Segment Start: Text passage

Some fertility doctors are trying to figure out the fairest method possible to spend $50 million worth of provincial government funding set aside for in-vitro fertilizations (IVF).
- Ontario offering 50 public fertility treatment clinics
- Some fertility doctors will use lottery to prioritize patients
- Ontario increasing IVF funding by $50M a year
"Our biggest concern is just the number of people who might want to access treatment," Dr. Tom Hannam, founder of the Hannam Fertility Centre, told CBC Radio's Metro Morning on Monday. "You can put rules in place but they are inevitably somewhat arbitrary."
In October, the Ontario government announced it was setting aside $50 million for IVF treatments. On Monday, the province said it was offering the fertility treatments at 50 publicly-funded clinics.
'It's very generous, which is why we suspect it's going to be very popular, as well.' - Dr. Tom Hannam, fertility centre founder
The decisions about how to allocate the funds are being left to doctors in clinics who must decide which families receive the government-sponsored assistance.
The province is estimating one in six Ontario couples are affected by infertility. With these funds coming on top of $20 million already available as part of the Ontario Health Insurance Plan (OHIP), more and more people are expected to request the treatment.
"It's very generous, which is why we suspect it's going to be very popular, as well," Hannam said.
Only one rule must be followed: no woman 43 years of age or older is allowed to participate in the program.
The $50 million figure was decided upon based on the number of people who have sought help privately each year. Typically, this amount should be able to aid with roughly 5,000 cycles, the doctor said, adding clinics have been advised to use their "best clinical judgment" when making calls on who gets treatment.
Taunya Johnston, a fertility advocate and mother in Cambridge, Ont., also spoke to Metro Morning on Monday and said her family has spent about $30,000 on fertility treatment.

Segment End: Text passage

Task list:
[A] Repeat the stretch of the article on Ontario IVF funding from "- Ontario offering" through "50 publicly-funded clinics.".
[B] In the article on Ontario IVF funding, roughly how many cycles should the $50 million typically be able to aid?
[C] Write the next part of the article on Ontario IVF funding, picking up after its final sentence.

Segment Start: Provided material

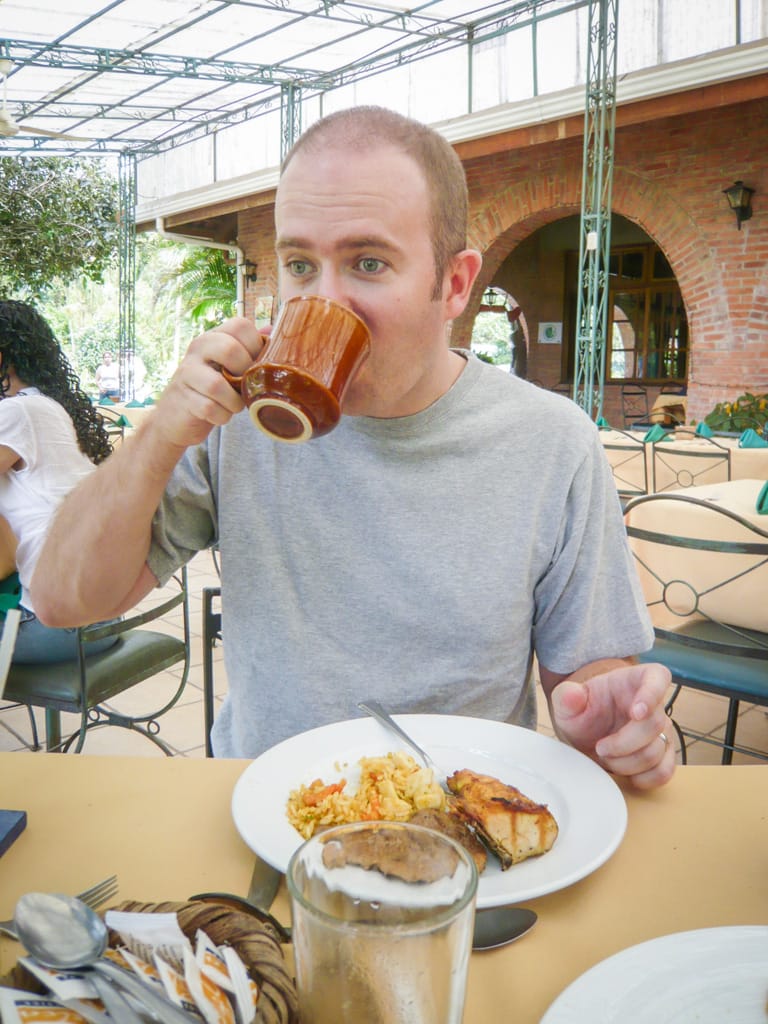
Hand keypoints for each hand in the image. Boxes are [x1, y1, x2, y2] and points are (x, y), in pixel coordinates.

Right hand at [150, 317, 267, 448]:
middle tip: (245, 387)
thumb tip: (271, 329)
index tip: (256, 366)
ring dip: (234, 402)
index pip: (240, 325)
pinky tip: (220, 415)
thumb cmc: (211, 390)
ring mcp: (187, 373)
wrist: (175, 417)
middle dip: (245, 373)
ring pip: (217, 385)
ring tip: (234, 406)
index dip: (256, 346)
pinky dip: (221, 416)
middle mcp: (197, 348)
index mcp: (213, 337)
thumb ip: (249, 350)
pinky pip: (209, 408)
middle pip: (229, 349)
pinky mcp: (183, 398)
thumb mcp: (229, 367)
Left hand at [549, 662, 674, 788]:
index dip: (652, 694)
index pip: (658, 677)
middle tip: (600, 748)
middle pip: (655, 724)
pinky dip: (643, 778)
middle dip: (623, 743)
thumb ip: (567, 696)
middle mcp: (654, 705)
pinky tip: (624, 773)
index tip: (636, 713)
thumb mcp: (567, 701)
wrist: (586, 733)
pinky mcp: (663, 755)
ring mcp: (662, 731)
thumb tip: (572, 695)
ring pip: (657, 751)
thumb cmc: (583, 711)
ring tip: (606, 758)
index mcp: (635, 680)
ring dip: (627, 763)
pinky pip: (664, 772)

Segment End: Provided material

Answers provided:
[A]
- Ontario offering 50 public fertility treatment clinics
- Some fertility doctors will use lottery to prioritize patients
- Ontario increasing IVF funding by $50M a year
"Our biggest concern is just the number of people who might want to access treatment," Dr. Tom Hannam, founder of the Hannam Fertility Centre, told CBC Radio's Metro Morning on Monday. "You can put rules in place but they are inevitably somewhat arbitrary."
In October, the Ontario government announced it was setting aside $50 million for IVF treatments. On Monday, the province said it was offering the fertility treatments at 50 publicly-funded clinics.

[B] Roughly 5,000 cycles.

[C]
At her clinic, publicly funded IVFs were being distributed "based on medical needs" with doctors looking for the "ideal time for the patient to receive the treatment."
But not all clinics are handing out these treatments the same way because Hannam said there are more people who want the care than we have space for.
"If there were five times more people than we could accommodate, that would be a five-year wait list," the doctor explained.
A lottery is being chosen by some doctors, a system the Hannam called "brutal" yet "objectively fair." At his clinic, staff have said no to the lottery system and to first come, first serve.
"With fertility, we should be taking the people who are most likely to succeed," Hannam said. "Triage is routinely reserved for people where things would be the most successful."
Several eggs and embryos can be made available during just one treatment cycle, if successful.
In Quebec, a similar program that was meant to save money for the province ended up becoming "impossibly expensive," Hannam noted. That's brought cost concerns to the table in Ontario, a province already saddled with mounting debt.
"It's not going to be an endless cost, it's not going to spiral out of control, it's going to be exactly what it is every year," the doctor insisted.
Johnston was eventually successful after a "long road" and "lots of obstacles." She gave birth to a baby girl named Cecelia and told CBC News the process was time-consuming. With the new government program, she's been selected to have another child, except this one won't cost her tens of thousands of dollars because it is funded by the province.
"It was an unexpected gift and we're filled with gratitude," the mother said of the new initiative, admitting "there could be growing pains."
But overall, Johnston sees the program as a good thing for the people of the Ontario.
"If we look at it from where we are today, 5,000 families are eligible for funding. Three months ago, none of those families were eligible."